NE Asia: Echoing the Soft Patch
Meanwhile, the US’s soft patch is turning up in the data from the nimble/niche economies of NE Asia. South Korean industrial production rose only 0.3% yoy in March, whilst exports fell 4.7% yoy in April. Dig down, and the problem was a sudden weakening in exports to the US (up 7.2% yoy in April vs 27.7%% in March), as well as to Japan (down 11.3% yoy) and Asean (up 4% yoy). Taiwan's Manufacturing PMI showed the weakest pace of growth since January. Orders continued to rise – but predominantly from domestic buyers – whilst margins continue to deteriorate. Finally, Singapore's PMI shocked by a relapsing back into a contraction for the first time in three months, as employment and backlogs of orders both fell.

US Soft Patch, Extended but Not Intensifying
Data from the US confirmed and modestly extended the manufacturing soft patch into labour markets and the service sector, but didn’t intensify it.
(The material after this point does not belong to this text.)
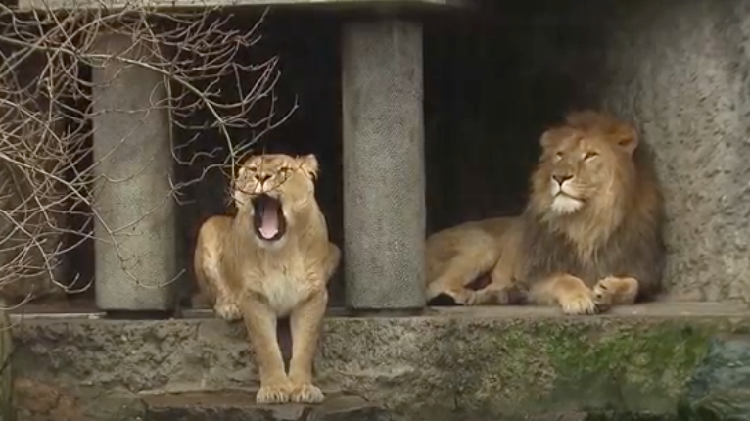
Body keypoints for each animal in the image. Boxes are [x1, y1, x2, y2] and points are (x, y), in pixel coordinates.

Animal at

The ADP Employment data early in the week gave early notice that Friday's non-farm payroll data was likely to be shocking, and in due course it was: a rise of just 115k was the worse reading since October, and to add insult to injury, previous months' gains were also revised down sharply. The bad news was amplified by shocks to average earnings (flat mom), whilst the cheer engendered by the unemployment ratio unexpectedly falling to 8.1% was dissipated by the fact it was mainly generated by a fall in the labour participation ratio. In addition to the labour market data, there was a clutch of shocks from regional surveys: the ISM New York survey, the Chicago PMI, and the Dallas Fed Manufacturing Activity all disappointed, with the Chicago PMI falling to the weakest reading since November 09.
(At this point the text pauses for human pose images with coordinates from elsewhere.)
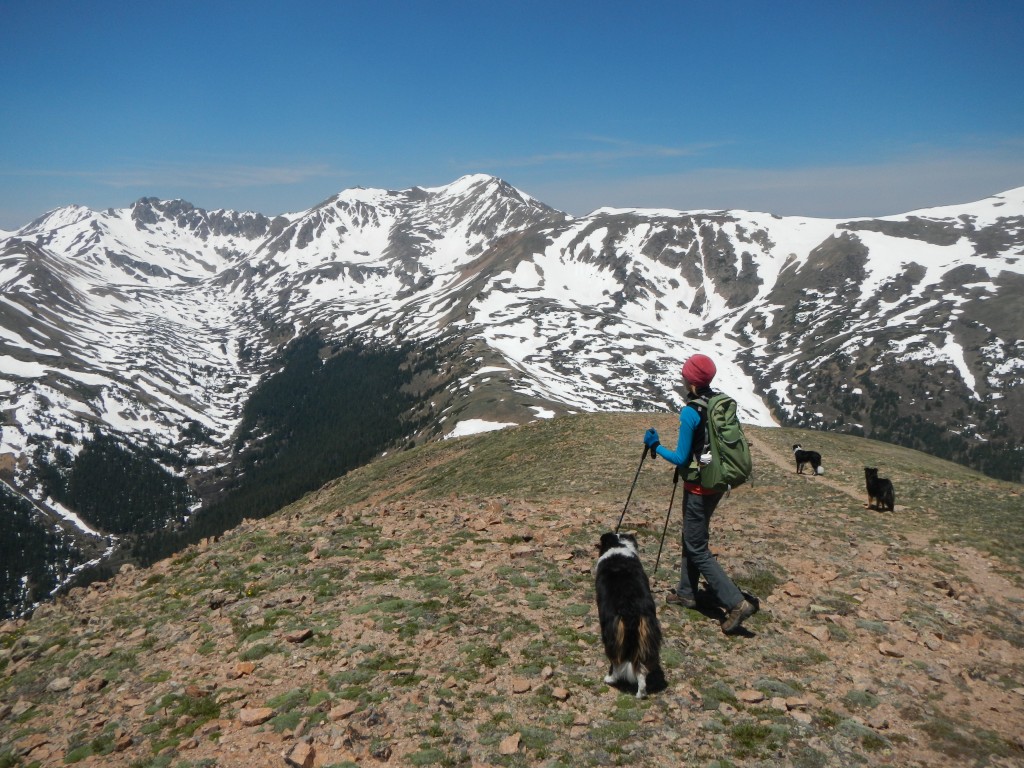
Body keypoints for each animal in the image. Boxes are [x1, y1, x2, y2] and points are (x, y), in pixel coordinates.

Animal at [593, 532, 663, 700]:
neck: (618, 546)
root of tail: (631, 612)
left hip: (614, 636)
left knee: (617, 662)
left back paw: (609, 679)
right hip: (647, 635)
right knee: (641, 670)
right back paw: (640, 694)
Nonetheless, almost all surveys show that growth is continuing, albeit at a slightly reduced pace. And positive surprises are also continuing: the ISM Manufacturing survey for April was the strongest since last June, and even the weekly unemployment counts managed to surprise on the upside.

Europe: Continent of Falling Swords
Europe would kill for a 'soft patch' like that. But it's at the start of a recession which in Southern Europe is fast curdling into depression.  In Italy the reality is souring even faster than expectations. Its Manufacturing PMI came in at 43.8, the worst reading since October, and jobs were cut at the sharpest pace since January 2010. The Services PMI showed just 42.3, the sharpest contraction since mid-2009, with jobs being shed at the most rapid pace since July 09. In view of the message from the PMIs, the shocking jump in  unemployment to 9.8% in March - the worst reading in 12 years – should be no surprise. Certainly the news will be even worse in April.
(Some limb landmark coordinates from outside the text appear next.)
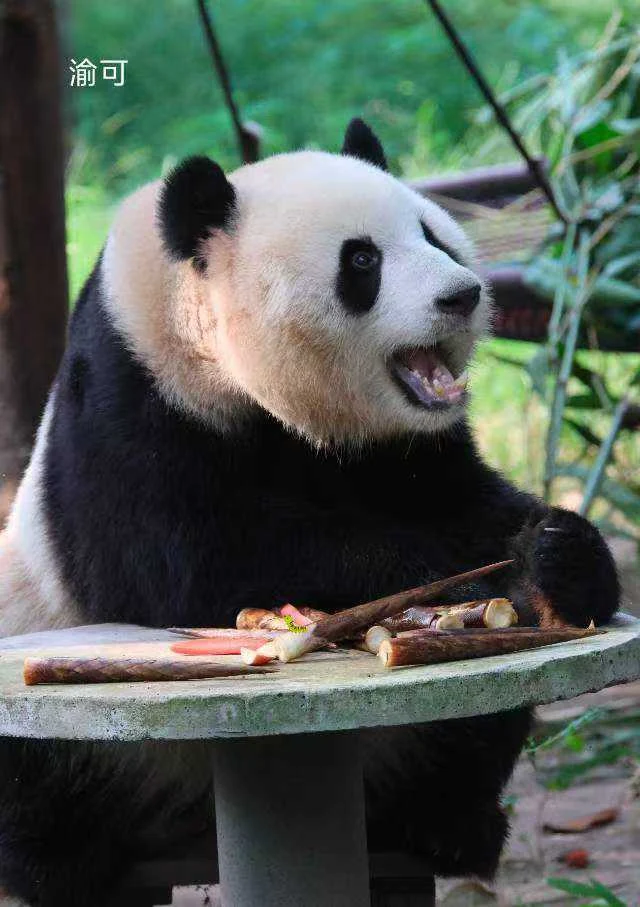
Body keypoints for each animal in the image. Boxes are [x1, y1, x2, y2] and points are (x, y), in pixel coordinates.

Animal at [0, 119, 619, 907]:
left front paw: (559, 555)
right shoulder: (133, 398)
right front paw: (469, 577)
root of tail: (191, 817)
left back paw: (448, 822)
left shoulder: (410, 449)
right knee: (33, 770)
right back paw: (56, 857)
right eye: (362, 260)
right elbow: (194, 562)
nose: (463, 294)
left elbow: (475, 501)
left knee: (474, 727)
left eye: (434, 234)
There was also a shock from France, where the previous week's very soft Services PMI preliminary reading of 46.4 was cut in the final release to 45.2. New orders and work backlogs were both falling at the steepest pace since April 09. This collapse has not yet produced job cuts – but they surely cannot be long in coming.

Even in Europe, however, there were a couple of positive surprises. Eurozone retail sales fell only 0.2% yoy, which was better than expected, mainly because German retail sales rose 0.9% mom and 2.3% yoy, both pleasantly surprising. 

Outside the Eurozone, UK PMI readings continue to outpace both its European partners and the recent GDP data: this week the UK's Construction PMI read 55.8; its Services PMI read 53.3 and its Manufacturing PMI read 50.5.